Мы лежали под двумя огромными, вековыми кедрами, через густые кроны которых не пробивалось ни одного луча яркого летнего солнца. От высыхающего мха поднималось лёгкое, едва заметное марево. Белки, не обращая на нас внимания, грызли орешки, и сбрасывали на наши головы зелёную скорлупу ещё не созревших плодов. Под ветхим, деревянным, без холмика, крестом — импровизированный стол. На видавшем виды вещевом мешке — водка, сыр, колбаса, огурцы, помидоры, хлеб. Пили, не чокаясь: явно, кого-то поминали. Мы уже заканчивали первую бутылку, но мой визави всё молчал и молчал. Молчал и я. Да первозданная природа этого заброшенного уголка природы и не располагала к весёлой болтовне: угрюмые кедры, заросшая кустарником поляна, которую, за отсутствием тропы, мы еле-еле нашли, разрушенный временем дом с упавшей внутрь него крышей, почерневший, истлевший крест… Меня заманили сюда обещанием рассказать интересную историю и я, зная обычаи коренных сибиряков, не торопил, не задавал вопросов, молчал и ждал… Наконец, моего спутника прорвало, и он начал рассказ.
2
Он так явственно услышал этот голос, что от неожиданности его забил озноб. Кругом было полно народа, люди разговаривали, шумели, смеялись, пели, плясали, кричали, дурачились, кто, как мог, одни играли в мяч, другие с визгом гонялись друг за другом, пытаясь передать «латку», третьи никак не могли оторваться от импровизированного стола, без устали уничтожая спиртные и съестные припасы. Это был самый обыкновенный деревенский уик-энд тех застойных беззаботных времён. Воздух был наполнен ароматом цветущих садов, жужжанием пчёл, пением птиц, шумом и гамом людей, но вся эта какофония звуков была для них тишиной, не способной нарушить покой и умиротворение, ибо в этой невообразимой какофонии он отчётливо услышал единственную, исходящую от неё фразу:
«Боже, какой прелестный мальчик.
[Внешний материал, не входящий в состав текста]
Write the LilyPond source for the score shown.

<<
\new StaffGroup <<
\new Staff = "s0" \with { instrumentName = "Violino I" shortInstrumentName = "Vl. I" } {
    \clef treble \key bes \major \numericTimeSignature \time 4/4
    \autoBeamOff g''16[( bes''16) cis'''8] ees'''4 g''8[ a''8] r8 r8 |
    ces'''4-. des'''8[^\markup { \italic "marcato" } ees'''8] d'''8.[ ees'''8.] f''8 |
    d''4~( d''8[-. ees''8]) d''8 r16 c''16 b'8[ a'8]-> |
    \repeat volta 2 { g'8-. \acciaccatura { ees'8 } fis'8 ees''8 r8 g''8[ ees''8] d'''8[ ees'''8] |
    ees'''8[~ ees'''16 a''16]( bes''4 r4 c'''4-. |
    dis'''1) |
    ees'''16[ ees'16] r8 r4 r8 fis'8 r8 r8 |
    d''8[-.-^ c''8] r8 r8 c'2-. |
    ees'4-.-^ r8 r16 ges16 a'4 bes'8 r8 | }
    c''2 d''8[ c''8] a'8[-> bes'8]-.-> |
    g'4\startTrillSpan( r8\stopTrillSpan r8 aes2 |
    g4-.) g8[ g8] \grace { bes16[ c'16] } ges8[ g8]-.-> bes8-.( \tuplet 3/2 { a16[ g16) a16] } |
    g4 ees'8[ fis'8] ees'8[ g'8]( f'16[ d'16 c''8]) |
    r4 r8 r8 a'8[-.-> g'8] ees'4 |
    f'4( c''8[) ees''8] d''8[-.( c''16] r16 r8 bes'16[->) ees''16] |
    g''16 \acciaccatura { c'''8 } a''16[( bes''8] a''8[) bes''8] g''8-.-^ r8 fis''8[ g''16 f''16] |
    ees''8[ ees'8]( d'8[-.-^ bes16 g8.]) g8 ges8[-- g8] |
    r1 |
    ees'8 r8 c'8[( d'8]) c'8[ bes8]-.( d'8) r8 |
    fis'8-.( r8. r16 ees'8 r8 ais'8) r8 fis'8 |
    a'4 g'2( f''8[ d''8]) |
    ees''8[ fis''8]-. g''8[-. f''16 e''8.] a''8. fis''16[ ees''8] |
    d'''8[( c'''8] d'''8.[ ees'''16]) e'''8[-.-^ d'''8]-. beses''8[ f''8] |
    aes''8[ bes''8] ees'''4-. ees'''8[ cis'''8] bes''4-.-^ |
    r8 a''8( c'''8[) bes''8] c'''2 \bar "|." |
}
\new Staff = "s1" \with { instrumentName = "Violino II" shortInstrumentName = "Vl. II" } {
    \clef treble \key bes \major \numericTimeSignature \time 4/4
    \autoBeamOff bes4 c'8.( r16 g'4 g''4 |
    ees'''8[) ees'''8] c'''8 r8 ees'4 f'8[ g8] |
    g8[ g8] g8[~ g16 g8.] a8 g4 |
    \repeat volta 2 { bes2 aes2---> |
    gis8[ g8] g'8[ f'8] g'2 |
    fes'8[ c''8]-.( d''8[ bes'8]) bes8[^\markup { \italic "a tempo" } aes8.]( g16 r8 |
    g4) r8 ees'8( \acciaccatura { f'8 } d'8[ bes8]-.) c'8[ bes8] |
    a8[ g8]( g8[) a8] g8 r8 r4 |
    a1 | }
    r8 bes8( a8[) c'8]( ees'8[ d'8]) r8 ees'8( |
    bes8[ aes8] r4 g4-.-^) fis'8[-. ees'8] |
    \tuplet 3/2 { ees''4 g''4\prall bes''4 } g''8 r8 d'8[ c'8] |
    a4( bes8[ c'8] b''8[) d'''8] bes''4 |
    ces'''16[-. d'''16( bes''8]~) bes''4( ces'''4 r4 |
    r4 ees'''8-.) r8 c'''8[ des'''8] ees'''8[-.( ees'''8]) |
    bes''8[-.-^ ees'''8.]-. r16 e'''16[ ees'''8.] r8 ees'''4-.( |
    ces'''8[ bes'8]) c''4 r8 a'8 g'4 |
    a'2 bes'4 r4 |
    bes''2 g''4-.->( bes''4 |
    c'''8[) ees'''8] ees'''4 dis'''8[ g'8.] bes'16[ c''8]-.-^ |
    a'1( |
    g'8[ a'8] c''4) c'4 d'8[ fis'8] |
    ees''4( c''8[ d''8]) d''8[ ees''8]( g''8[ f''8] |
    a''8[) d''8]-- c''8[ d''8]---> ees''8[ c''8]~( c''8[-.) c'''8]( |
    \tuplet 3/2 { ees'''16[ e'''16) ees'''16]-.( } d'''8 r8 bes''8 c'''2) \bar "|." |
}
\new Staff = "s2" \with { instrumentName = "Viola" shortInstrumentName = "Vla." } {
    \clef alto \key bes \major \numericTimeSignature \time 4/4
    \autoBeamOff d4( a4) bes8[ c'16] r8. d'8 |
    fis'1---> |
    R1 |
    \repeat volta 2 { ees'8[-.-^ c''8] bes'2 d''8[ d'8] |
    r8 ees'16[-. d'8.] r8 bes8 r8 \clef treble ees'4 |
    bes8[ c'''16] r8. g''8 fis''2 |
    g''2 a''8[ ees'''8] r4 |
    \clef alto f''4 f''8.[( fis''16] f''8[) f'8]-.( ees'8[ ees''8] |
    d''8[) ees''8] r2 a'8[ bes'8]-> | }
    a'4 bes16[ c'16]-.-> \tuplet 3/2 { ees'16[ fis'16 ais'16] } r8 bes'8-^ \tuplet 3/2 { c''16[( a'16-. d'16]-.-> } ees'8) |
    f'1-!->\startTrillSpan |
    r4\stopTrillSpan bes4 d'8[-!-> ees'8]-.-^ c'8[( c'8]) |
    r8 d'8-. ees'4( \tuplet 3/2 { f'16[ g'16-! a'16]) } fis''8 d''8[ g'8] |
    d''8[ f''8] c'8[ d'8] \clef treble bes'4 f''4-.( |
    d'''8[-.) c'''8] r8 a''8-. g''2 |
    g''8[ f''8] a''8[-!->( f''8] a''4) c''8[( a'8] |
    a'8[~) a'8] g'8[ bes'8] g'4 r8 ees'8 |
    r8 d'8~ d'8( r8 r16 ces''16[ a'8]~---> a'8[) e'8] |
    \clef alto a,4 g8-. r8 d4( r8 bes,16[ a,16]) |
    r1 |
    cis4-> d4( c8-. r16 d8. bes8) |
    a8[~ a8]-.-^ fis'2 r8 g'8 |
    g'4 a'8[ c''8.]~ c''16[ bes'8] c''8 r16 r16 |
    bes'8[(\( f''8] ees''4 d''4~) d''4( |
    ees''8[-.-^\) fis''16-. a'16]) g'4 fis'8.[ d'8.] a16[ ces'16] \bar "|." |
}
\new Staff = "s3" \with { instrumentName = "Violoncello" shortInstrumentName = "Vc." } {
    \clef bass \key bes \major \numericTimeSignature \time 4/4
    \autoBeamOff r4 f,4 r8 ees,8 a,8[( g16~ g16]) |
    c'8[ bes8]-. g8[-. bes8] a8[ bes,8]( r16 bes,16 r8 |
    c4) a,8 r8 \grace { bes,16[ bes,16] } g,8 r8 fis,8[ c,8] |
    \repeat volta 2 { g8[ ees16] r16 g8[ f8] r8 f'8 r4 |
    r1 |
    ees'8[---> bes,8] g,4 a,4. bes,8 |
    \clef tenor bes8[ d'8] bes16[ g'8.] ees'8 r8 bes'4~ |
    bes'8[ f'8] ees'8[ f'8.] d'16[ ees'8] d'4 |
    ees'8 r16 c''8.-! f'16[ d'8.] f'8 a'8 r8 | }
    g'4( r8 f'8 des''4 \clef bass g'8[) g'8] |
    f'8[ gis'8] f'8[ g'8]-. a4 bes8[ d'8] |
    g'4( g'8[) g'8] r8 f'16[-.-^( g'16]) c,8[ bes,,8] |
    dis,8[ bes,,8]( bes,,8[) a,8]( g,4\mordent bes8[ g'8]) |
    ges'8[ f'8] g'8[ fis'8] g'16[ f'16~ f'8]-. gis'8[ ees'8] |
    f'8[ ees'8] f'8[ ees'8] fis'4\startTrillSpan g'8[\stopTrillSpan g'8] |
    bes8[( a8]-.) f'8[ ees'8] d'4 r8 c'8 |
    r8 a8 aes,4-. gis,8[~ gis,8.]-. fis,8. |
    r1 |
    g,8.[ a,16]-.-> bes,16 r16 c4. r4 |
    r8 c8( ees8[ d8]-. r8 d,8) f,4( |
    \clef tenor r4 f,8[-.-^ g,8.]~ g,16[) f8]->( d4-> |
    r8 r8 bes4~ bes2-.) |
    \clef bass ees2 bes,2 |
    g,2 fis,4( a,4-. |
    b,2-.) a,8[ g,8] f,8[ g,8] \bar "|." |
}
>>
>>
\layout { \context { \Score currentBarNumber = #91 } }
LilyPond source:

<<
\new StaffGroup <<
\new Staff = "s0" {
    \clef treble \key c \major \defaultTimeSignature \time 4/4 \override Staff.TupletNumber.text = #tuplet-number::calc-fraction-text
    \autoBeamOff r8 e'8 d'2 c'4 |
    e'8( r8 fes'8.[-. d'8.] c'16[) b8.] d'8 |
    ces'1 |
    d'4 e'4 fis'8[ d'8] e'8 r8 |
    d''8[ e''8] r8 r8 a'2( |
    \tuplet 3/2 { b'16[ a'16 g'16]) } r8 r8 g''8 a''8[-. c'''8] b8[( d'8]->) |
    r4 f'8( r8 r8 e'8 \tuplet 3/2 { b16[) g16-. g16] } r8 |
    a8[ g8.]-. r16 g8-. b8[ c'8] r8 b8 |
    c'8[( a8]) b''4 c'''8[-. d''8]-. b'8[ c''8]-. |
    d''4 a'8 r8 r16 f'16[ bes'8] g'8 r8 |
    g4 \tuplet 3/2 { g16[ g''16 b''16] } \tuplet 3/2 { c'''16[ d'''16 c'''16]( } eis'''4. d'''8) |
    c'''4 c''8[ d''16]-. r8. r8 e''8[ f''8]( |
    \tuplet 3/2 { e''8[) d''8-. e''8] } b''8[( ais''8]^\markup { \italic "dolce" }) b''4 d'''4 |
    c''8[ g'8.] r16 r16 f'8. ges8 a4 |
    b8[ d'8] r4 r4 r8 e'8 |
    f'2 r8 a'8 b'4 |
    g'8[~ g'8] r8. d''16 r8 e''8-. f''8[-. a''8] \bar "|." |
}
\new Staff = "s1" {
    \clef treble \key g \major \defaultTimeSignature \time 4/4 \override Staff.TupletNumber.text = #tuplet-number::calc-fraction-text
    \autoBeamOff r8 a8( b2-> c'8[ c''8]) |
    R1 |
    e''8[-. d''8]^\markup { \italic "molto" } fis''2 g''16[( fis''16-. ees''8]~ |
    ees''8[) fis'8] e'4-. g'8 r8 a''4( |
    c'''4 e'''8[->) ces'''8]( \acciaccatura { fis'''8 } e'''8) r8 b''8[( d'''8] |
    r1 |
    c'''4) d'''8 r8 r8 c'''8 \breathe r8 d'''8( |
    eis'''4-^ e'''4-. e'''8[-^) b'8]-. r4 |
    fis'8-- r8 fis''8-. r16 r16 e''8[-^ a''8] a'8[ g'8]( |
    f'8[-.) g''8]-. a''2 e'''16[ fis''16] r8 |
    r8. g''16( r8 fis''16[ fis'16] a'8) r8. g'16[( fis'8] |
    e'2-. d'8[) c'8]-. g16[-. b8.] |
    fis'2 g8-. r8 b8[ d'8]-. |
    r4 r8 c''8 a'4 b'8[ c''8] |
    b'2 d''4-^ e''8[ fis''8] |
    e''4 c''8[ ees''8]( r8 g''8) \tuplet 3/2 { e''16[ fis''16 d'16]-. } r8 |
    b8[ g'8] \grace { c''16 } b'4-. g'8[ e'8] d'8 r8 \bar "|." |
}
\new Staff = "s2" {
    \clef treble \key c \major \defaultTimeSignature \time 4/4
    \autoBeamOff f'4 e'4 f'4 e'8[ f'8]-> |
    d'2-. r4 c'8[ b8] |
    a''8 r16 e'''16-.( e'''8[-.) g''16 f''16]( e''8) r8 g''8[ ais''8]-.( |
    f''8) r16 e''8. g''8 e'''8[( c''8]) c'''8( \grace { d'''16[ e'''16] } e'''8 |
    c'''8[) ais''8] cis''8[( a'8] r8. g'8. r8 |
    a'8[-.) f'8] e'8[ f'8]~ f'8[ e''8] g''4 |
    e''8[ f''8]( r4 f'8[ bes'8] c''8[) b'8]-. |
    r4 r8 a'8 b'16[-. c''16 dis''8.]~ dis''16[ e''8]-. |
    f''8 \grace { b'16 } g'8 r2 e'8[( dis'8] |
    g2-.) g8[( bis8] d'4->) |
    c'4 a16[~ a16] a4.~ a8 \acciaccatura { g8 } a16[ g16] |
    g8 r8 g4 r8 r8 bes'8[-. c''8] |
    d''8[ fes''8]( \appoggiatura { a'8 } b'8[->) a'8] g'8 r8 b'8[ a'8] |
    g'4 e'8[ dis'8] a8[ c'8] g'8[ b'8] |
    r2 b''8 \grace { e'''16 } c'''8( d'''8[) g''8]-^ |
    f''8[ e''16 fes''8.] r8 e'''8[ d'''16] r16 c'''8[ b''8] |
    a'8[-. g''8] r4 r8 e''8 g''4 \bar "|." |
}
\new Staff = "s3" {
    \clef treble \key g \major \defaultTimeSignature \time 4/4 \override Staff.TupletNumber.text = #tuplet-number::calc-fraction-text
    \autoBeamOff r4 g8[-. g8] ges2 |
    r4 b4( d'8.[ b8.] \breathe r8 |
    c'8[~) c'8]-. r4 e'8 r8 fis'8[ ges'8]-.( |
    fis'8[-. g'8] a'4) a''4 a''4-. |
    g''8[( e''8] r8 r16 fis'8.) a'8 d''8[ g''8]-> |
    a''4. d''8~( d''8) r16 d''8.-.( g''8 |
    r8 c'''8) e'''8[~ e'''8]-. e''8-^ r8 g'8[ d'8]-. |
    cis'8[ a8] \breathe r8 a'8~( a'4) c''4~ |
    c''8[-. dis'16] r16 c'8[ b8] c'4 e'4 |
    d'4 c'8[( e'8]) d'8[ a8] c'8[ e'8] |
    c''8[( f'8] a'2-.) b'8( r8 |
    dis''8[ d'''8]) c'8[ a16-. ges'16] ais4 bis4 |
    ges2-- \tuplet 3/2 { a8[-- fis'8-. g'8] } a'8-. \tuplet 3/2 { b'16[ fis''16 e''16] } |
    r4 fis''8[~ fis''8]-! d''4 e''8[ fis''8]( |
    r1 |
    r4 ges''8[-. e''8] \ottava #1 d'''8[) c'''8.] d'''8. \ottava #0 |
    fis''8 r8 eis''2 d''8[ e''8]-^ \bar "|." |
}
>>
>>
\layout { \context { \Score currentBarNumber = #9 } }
Как я его хочу!»
Чтобы в их деревне, с её патриархальными устоями, среди огромной массы людей, девушка вот так, во всеуслышание, заявила о своём самом заветном желании — это был нонсенс! И, тем не менее, шокирован он был не этим. Он явственно ощутил, что слова девушки относятся именно к нему, что она не произнесла их вслух, а исторгла из себя каким-то невообразимым способом, так, что никто из стоящих рядом людей их не услышал, они дошли лишь до его сознания, и, ещё не обернувшись на этот голос, он представил её в своём воображении, юную, стройную, красивую, в коротеньком, намного выше колен, цветастом сарафанчике… Но почему — красивую? И ноги тонкие, и коленки острые, и сарафанчик ситцевый, ровно лежащий на плоских, с едва проступающими комочками сосков, грудях. Он видел её сотни раз, встречался с ней ежедневно, каждый раз равнодушно проходя мимо, не обращая на неё внимания, не замечая её красоты. Что должно было произойти, чтобы он вдруг разглядел в ней красавицу? Среднего роста, серые глазки, рыжие волосы, длинные, висящие как плети, руки, едва тронутое ранним весенним загаром веснушчатое лицо… Всё, как у всех подростков… Но она была красива! Ага, вот что… Его заинтриговали её необычные слова…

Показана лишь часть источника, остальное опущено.